Hair loss is divided into physiological and pathological. Physiological alopecia refers to the normal shedding of hair. Pathological alopecia refers to abnormal or excessive hair loss. In addition to trauma resulting in partial- or full-thickness skin lesions, increasing pressure on life, environmental degradation, and poor eating habits also make the number of hair loss patients continue to rise. Pathology has a negative impact not only on people’s appearance but also on the mental health of patients [83]. Despite the many strategies and methods of treating hair loss, the treatment is still a worldwide problem, because there is no direct and effective therapeutic agent [84-86]. The development of tissue engineering as a new strategy has begun to emerge, but the reorganization of hair tissue with complete organization and function remains a new challenge. The key to hair regeneration is to repair and rebuild the growth environment of the hair, so the scaffold should support epithelial stem cell proliferation and differentiation and induce the formation of new tissue [83]. In numerous studies of hair tissue engineering, the reinforced scaffold is also a promising tool for repairing and reconstructing hair epithelial tissue.

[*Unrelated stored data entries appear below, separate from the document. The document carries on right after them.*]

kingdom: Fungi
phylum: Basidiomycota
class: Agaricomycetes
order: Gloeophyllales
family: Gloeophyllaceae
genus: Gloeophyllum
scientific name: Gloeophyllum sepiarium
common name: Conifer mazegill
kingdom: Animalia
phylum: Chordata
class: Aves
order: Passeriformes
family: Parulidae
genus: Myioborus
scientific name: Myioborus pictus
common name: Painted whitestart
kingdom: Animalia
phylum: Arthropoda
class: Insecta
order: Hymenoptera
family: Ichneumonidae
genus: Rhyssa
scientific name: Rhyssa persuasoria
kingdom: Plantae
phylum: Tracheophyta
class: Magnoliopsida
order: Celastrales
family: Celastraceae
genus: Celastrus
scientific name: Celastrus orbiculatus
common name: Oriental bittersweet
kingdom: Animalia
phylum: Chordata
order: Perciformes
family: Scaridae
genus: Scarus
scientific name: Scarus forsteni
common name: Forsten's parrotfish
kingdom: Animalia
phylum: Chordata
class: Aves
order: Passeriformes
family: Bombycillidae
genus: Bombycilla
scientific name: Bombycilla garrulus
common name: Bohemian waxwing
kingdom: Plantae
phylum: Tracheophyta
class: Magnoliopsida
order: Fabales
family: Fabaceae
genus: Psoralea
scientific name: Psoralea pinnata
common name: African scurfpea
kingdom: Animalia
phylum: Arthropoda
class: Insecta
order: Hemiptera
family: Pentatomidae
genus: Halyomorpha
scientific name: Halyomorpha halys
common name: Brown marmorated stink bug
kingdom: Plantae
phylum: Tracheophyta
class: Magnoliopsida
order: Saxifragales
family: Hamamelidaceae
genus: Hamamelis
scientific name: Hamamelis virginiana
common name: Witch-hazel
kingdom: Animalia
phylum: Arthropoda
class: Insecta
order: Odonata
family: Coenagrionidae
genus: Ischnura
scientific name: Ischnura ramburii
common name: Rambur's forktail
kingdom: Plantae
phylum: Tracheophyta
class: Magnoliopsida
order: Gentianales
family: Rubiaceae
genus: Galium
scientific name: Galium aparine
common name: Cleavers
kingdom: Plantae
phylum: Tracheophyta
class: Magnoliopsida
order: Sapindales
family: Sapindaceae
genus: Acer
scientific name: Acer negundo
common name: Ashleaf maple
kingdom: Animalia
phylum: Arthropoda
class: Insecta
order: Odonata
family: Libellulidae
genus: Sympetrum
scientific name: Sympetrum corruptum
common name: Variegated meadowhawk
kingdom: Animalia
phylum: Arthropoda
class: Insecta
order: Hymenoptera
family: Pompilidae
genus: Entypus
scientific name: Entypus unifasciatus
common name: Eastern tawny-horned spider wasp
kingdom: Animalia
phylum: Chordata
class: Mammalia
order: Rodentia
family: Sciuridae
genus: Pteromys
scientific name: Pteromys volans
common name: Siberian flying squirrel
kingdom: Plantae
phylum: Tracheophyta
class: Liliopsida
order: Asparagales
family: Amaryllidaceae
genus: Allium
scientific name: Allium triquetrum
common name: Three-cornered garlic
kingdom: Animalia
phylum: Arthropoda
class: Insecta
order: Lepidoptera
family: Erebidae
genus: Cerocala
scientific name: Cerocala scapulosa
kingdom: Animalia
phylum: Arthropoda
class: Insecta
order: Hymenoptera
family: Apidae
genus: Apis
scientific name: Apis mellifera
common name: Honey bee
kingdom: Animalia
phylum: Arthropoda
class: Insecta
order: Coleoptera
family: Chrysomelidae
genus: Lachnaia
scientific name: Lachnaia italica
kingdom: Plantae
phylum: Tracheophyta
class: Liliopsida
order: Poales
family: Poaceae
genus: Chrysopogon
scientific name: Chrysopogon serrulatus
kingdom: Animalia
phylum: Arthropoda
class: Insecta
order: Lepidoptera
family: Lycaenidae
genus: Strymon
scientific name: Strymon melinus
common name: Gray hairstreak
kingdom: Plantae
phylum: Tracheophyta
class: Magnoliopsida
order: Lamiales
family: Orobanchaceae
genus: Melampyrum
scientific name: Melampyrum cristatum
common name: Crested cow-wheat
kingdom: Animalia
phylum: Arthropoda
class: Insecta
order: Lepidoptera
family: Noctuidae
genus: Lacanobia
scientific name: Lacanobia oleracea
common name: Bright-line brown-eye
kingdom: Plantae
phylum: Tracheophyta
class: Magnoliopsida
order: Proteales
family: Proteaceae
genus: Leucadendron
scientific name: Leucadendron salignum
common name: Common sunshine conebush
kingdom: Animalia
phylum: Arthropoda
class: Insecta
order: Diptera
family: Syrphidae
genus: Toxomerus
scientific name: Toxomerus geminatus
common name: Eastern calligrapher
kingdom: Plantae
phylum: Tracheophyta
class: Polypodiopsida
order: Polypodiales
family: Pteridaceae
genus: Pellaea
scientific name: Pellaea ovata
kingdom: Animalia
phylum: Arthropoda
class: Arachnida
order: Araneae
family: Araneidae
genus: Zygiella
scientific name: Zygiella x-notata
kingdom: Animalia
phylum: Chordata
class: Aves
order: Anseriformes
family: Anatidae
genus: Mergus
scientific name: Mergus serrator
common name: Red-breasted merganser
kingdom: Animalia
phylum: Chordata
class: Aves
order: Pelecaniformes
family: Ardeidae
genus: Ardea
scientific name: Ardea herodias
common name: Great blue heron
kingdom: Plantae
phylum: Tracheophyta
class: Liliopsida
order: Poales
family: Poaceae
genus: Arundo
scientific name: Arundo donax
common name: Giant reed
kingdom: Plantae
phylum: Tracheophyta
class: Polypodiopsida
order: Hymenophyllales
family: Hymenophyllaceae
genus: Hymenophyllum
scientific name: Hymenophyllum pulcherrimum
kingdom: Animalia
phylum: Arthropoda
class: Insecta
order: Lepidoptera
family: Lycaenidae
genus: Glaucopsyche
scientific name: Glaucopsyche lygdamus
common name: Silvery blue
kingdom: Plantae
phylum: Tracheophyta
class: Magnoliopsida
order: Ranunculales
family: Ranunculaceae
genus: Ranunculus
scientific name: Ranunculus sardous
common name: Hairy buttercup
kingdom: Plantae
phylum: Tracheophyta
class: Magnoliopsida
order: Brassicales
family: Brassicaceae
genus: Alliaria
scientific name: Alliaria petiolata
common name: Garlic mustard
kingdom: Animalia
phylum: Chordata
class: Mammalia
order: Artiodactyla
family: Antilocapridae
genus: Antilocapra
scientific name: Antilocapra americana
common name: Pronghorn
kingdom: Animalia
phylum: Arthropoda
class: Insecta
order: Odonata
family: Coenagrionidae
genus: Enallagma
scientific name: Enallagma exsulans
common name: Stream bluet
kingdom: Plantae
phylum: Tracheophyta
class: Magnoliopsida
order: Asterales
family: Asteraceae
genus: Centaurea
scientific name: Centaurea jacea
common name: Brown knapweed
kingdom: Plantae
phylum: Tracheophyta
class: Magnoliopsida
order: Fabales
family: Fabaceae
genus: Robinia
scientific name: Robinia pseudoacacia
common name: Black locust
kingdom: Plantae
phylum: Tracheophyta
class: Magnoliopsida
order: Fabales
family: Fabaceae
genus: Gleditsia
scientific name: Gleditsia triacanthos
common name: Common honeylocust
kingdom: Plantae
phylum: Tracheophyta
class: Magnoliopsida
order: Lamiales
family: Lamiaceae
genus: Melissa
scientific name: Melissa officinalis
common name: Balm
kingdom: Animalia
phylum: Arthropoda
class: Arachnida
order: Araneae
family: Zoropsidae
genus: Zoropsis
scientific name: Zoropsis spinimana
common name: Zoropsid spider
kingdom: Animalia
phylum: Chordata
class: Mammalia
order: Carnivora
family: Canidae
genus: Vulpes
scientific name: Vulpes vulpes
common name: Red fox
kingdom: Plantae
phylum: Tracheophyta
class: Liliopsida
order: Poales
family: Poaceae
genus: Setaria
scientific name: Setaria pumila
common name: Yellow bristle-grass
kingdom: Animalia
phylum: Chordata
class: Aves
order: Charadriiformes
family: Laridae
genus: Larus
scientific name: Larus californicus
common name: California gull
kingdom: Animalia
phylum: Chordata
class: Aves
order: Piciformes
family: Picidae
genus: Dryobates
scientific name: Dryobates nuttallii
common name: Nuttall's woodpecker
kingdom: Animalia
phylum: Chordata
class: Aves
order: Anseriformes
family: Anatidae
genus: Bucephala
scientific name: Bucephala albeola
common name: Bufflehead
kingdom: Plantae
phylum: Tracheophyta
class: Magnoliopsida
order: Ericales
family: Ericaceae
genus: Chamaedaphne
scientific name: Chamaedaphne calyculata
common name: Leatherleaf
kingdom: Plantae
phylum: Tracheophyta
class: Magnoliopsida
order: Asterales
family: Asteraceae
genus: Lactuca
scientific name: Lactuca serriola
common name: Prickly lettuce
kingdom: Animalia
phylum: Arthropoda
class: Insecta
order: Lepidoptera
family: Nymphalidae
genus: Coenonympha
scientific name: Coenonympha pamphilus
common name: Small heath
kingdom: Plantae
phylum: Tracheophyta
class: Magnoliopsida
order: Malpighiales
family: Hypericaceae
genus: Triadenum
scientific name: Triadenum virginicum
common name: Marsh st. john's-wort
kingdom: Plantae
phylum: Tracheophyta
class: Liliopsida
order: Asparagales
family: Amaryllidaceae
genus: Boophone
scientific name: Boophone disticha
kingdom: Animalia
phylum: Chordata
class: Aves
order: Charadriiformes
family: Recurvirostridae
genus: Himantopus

Itoh et al. [87] designed a PGA fiber-reinforced collagen scaffold for reconstructing hair. The process of hair growth is that the epithelial cells grow down into the dermal tissue to form a head, called the dermal papilla [88, 89]. Cell implantation position and diffusion movement are necessary condition for hair follicle reconstruction. Collagen is a commonly used material for repair and reconstruction of skin tissue, but the traditional collagen sponge material is not suitable for the repair of scalp tissue [90-92]. Because of poor mechanical property and stability, the pores of the scaffolds formed by the pure collagen sponge decrease with the shrinkage of the collagen sponge, which hinders the diffusion and deposition of the grafted cells, and even leads to the leakage of the cell suspension. To observe the effect of fiber enhancement, pure collagen scaffolds and fiber-reinforced collagen scaffolds transplanted within hair and hair follicles of athymic mice were implanted into the dorsal skin for 3 weeks. The results showed that the nascent hair with a regular arrangement tilted from beginning to end, and the growth of the sebaceous glands on the fiber-reinforced scaffold was normal. Thus, the formation and reconstruction of the hair did not receive the effects of the implant and lasted for 6 months at least. The average hair densities on the collagen scaffold and fiber-reinforced scaffold were 531 ± 179 and 2808 ± 1237 wool/cm 2, respectively, based on the result of quantitative analysis on both implants. There was no significant difference in the shape and size of the two grafts. Since the scaffold has sufficient mechanical properties to maintain the structural stability of the scaffold in vivo, the scaffold-embedded cells can be well preserved and viable. Moreover, the transfer movement of cells could be observed in the reinforced scaffold, which also contributed to the formation of epidermal cysts. In addition, due to the plasticity of the PGA fibers, the addition of them enhanced the ability of collagen sponge scaffolds to be deformed, which was conducive to resist mechanical deformation and increase the possibility of implantation of the reinforced scaffold into an irregularly implanted bed. Therefore, PGA fiber-reinforced collagen scaffolds, as the most typical fiber-reinforced scaffolds, represent the promising to be used in hair tissue repair and regeneration.